Data to examine:
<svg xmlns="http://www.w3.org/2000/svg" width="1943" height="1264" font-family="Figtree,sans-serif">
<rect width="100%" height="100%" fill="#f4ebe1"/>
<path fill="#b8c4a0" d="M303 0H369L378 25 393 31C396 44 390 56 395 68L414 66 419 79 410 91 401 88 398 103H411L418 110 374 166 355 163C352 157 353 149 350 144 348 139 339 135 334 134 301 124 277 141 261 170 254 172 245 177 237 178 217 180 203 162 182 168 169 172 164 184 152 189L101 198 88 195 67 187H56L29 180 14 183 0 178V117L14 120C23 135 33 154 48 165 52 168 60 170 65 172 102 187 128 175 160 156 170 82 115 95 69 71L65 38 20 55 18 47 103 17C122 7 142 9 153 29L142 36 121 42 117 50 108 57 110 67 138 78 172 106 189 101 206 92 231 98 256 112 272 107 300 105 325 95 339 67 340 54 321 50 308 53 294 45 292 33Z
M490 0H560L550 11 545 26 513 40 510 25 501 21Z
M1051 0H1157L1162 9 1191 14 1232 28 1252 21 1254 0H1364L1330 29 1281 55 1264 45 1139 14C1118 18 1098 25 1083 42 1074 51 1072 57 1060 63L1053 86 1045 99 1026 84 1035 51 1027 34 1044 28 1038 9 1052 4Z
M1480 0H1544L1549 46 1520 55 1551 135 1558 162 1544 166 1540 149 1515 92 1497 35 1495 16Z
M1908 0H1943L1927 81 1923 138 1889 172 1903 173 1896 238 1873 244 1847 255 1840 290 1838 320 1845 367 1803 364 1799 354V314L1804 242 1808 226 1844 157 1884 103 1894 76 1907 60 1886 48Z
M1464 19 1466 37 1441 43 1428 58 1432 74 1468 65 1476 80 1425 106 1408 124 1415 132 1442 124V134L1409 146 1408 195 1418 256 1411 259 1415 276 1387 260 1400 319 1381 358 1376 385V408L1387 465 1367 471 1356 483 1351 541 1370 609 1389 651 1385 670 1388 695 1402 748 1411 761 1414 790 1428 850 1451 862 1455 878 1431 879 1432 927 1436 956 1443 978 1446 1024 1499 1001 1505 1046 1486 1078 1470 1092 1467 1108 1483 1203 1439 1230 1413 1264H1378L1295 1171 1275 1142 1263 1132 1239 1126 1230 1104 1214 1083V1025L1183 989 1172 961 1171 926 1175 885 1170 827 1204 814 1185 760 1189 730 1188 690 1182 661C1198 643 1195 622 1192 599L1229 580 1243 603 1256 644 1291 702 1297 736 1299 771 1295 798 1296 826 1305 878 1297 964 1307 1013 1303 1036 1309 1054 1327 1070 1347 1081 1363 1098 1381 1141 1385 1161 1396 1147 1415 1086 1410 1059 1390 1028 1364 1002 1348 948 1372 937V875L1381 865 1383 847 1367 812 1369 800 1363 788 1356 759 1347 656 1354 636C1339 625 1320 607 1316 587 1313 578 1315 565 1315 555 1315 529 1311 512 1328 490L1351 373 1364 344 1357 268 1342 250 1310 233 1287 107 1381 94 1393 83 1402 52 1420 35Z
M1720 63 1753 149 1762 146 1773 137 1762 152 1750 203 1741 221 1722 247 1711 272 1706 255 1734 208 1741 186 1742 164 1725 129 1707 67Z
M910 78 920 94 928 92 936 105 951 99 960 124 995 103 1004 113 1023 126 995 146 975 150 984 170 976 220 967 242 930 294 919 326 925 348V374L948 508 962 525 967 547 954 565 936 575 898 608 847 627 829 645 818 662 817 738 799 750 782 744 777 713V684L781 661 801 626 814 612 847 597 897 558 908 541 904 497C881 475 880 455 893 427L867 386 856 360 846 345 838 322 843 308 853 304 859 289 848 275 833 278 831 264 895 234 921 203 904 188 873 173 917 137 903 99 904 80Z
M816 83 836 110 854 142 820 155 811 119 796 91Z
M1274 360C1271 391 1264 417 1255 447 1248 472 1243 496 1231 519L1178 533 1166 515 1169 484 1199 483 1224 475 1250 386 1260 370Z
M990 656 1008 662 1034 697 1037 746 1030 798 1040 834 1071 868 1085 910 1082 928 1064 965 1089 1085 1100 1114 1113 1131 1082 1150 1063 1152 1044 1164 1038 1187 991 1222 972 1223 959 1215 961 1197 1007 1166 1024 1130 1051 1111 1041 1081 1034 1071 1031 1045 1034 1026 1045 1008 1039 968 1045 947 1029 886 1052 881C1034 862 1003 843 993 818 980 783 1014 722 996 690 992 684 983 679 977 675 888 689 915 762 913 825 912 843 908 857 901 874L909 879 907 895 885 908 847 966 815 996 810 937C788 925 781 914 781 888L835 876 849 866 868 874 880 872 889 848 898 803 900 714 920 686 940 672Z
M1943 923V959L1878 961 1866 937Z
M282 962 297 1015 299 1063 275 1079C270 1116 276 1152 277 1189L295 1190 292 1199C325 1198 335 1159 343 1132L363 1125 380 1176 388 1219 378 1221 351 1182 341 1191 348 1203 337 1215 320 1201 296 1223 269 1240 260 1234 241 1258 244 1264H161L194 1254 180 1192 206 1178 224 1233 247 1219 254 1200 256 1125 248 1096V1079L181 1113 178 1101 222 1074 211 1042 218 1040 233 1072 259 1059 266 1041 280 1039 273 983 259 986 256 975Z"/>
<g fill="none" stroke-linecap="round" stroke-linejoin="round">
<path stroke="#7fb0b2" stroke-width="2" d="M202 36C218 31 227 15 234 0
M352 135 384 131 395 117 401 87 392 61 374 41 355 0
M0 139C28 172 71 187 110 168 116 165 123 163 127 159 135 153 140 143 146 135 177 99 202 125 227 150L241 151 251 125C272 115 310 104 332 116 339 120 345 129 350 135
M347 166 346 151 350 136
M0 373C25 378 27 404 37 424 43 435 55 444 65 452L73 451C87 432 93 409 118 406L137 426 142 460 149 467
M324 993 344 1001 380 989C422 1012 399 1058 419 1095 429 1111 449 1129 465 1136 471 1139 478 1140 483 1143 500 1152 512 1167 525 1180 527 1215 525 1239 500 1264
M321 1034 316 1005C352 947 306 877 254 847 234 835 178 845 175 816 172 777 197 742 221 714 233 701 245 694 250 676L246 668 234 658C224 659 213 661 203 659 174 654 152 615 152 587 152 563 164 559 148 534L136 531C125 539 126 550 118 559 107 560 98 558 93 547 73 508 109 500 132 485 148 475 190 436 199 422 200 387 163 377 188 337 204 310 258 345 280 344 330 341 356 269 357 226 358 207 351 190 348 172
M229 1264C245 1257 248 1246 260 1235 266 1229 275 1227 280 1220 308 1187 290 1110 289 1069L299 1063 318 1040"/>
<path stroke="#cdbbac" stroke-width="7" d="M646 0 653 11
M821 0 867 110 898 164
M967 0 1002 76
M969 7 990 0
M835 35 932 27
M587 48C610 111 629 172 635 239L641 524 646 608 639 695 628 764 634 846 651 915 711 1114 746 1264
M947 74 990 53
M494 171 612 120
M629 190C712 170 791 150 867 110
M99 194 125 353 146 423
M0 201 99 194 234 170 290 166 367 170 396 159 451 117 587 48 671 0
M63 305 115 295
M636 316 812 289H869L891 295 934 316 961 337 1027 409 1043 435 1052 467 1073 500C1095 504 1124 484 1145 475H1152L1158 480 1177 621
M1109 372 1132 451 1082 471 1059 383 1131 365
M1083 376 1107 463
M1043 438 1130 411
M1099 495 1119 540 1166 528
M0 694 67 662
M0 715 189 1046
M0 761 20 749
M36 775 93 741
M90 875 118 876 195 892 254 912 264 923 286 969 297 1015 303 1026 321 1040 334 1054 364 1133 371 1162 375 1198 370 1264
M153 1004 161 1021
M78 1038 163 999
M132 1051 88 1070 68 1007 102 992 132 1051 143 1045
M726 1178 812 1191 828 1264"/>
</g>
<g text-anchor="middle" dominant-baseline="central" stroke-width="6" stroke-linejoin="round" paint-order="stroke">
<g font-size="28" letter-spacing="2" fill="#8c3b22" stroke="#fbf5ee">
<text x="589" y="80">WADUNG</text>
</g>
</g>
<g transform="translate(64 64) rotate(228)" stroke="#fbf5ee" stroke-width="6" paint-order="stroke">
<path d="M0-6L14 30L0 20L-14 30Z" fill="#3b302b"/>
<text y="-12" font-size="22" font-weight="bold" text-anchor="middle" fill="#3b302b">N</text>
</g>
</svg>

What the task asks: From the entries above, collect every line with the string "size" in it.

Result of this task:
<g font-size="28" letter-spacing="2" fill="#8c3b22" stroke="#fbf5ee">
<text y="-12" font-size="22" font-weight="bold" text-anchor="middle" fill="#3b302b">N</text>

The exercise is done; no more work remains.